Формулировка задания: Перепишите дословно отрывок из текста о природе в поэзии Заболоцкого: от слов «Как своенравен мир» до слов «гармонии в природе…)» включительно.

Текст для чтения:
----
Как своенравен мир ее дремучий!

В ожесточенном пении ветров

Не слышит сердце правильных созвучий,

Душа не чует стройных голосов.

(Я не ищу гармонии в природе…)

Однако Заболоцкий – не сторонник пессимистической концепции природы как слепой и разнузданной стихии. Если природа и хаос, то затаивший в себе великую печаль о возможной гармонии, способный к просветлению. Природа у Заболоцкого – не то, что должно преодолеть, заковать в бетон, как у Маяковского, это существо, томящееся по высшей жизни, которую может ей дать только человек. Поэт верит, что тяжкий недуг вод и трав не смертелен: город – новый дирижер природы – уже вплетает в ее нестройные голоса первый стройный звук. В природе нет мысли, но природа тоскует по ней, хочет родить ее из себя: «Трепетало в листах непривычное мысли движенье, / То усилие воли, которое не передать. / И кузнечик трубу свою поднял, и природа внезапно проснулась, / И запела печальная тварь славословье уму». И человек – не просто порожденье, но вдохновенная мысль природы, органическое начало ее высшей духовной самоорганизации: «И сам я был не детище природы, / Но мысль ее! Но зыбкий ум ее!»
----
Фрагменты данных:
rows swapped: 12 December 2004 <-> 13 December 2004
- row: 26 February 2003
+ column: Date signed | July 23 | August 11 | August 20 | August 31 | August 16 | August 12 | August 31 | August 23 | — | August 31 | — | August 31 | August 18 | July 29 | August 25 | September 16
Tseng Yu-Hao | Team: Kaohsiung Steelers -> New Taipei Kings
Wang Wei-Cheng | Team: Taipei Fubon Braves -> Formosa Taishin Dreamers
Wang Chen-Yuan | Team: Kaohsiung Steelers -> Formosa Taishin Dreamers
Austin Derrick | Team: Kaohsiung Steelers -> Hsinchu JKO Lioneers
----
Ответ:
Как своенравен мир ее дремучий!

В ожесточенном пении ветров

Не слышит сердце правильных созвучий,

Душа не чует стройных голосов.

(Я не ищу гармонии в природе…)